Most P&C insurers across the country are at various stages of upgrading their core claims management systems. A fortunate few have already completed the journey of an information technology (IT) transformation.
From automated workflows and straight-through processing, to strategic allocation of claims resources, these 21st century claims management systems are helping companies gain a competitive edge through the use of modern technology, enhanced key performance indicators, and key performance predictors. However, for many insurance companies, the claims IT transformation journey is just beginning. Numerous challenges can exist, such as gaining C-suite support for the significant investment, unraveling complicated legacy systems, competing IT resource priorities, the complexity of researching/selecting a processing system vendor, and determining how to connect with the cloud computing evolution.
Insurers can start the journey by thinking about the business problems the organization would like to solve today, in three years, and possibly five to 10 years down the road. Although an organization may not be ready to implement a claim predictive modeling solution immediately, it is important to consider the impact that advanced analytics could have on the claims organization and the claims handling process in the future. As analytical capabilities grow and continue to be adopted, market forces and competition will likely make predictive modeling table stakes on the claims side.

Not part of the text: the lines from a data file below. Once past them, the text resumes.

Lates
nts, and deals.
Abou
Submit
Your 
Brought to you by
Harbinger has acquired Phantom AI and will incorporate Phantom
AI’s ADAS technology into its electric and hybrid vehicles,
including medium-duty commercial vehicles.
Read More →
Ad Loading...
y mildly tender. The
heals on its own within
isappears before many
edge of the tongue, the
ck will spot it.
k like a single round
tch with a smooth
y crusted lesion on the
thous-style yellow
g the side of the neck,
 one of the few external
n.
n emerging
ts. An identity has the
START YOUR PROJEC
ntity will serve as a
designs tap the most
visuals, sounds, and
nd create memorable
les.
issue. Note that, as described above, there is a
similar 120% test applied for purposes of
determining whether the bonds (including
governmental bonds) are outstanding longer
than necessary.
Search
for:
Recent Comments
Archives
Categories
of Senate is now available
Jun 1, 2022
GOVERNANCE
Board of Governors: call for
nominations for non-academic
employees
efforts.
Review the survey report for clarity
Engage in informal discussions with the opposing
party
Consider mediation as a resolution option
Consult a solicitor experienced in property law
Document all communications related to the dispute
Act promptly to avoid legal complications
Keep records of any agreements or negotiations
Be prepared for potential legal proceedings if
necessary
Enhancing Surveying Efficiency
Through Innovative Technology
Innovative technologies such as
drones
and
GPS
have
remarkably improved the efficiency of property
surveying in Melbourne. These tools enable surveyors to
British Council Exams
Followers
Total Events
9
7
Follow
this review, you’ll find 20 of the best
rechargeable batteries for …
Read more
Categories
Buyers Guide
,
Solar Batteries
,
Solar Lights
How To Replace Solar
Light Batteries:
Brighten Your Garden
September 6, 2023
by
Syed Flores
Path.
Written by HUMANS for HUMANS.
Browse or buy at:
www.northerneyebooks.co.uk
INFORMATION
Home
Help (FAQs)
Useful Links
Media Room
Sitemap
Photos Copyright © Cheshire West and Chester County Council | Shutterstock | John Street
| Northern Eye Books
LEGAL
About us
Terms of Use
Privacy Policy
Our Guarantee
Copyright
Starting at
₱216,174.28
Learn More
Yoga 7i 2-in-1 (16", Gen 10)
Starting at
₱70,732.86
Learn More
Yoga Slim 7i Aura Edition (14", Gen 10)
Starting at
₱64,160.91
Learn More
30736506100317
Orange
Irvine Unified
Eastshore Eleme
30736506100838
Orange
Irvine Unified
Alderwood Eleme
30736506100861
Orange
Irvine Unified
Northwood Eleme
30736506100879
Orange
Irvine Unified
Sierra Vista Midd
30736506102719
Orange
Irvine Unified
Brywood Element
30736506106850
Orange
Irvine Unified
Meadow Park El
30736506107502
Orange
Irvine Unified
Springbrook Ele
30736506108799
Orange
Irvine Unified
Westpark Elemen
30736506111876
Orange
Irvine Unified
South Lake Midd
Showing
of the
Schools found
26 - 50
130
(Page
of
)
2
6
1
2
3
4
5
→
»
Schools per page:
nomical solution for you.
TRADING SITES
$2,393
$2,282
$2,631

It is important to fully vet and understand the analytic horse power of the organization today, and where the organization would like to be in the future. The same current state and future state gap analysis should be performed on data collection; the metrics monitored and claim handling processes. A clear vision helps lay a foundation for analytics early on in the technology integration process. This is especially important as the most effective time for planning and design is at the start of the transformational process. Done effectively, analytics can have a game changing impact on various aspects of the claims lifecycle: claims assignment, special investigative unit (SIU) referral, medical case management, litigation, subrogation, escalation and, ultimately, claim settlement.
These questions should be considered during pre-planning and integration design for a new claims management solution, which will typically be able to invoke business rules based on captured data and in part, further facilitate claims management capabilities.
It is imperative to consider how data will be used while designing the future state operating model and claims business processes. The good news is claims organizations already have much of the data they need to begin building effective claim predictive models. Deloitte’s model building experience to date suggests that up to three quarters of good predictive variables come from internal insurance company data. The remaining predictive variables come from a number of external data sources.
By capturing a few more demonstrated data fields and integrating this information into models sooner rather than later, a model can provide greater predictive power by leveraging 50 to 100 variables taken from background information about the employee/claimant, the injury, external public databases, medical data and other external sources. In the end, predictive models can essentially act as decision support “eye glasses” for the claims adjuster’s mind.
As recently as three to four years ago, the notion of advanced claims analytics was largely conceptual in nature. Most claims organizations were considering internal analytics and performing core legacy technology replacement as separate and distinct business initiatives. Unfortunately, a number of companies weren’t effectively approaching the opportunity as an integrated program or portfolio of projects. When contemplating analytics enablement, some were primarily using core claims or basic claims data as the primary input variables for establishing basic routing guidance and business rules. At the time, this helped these companies build basic analytic capabilities, but likely left them short of where they should be to take full advantage of predictive modeling.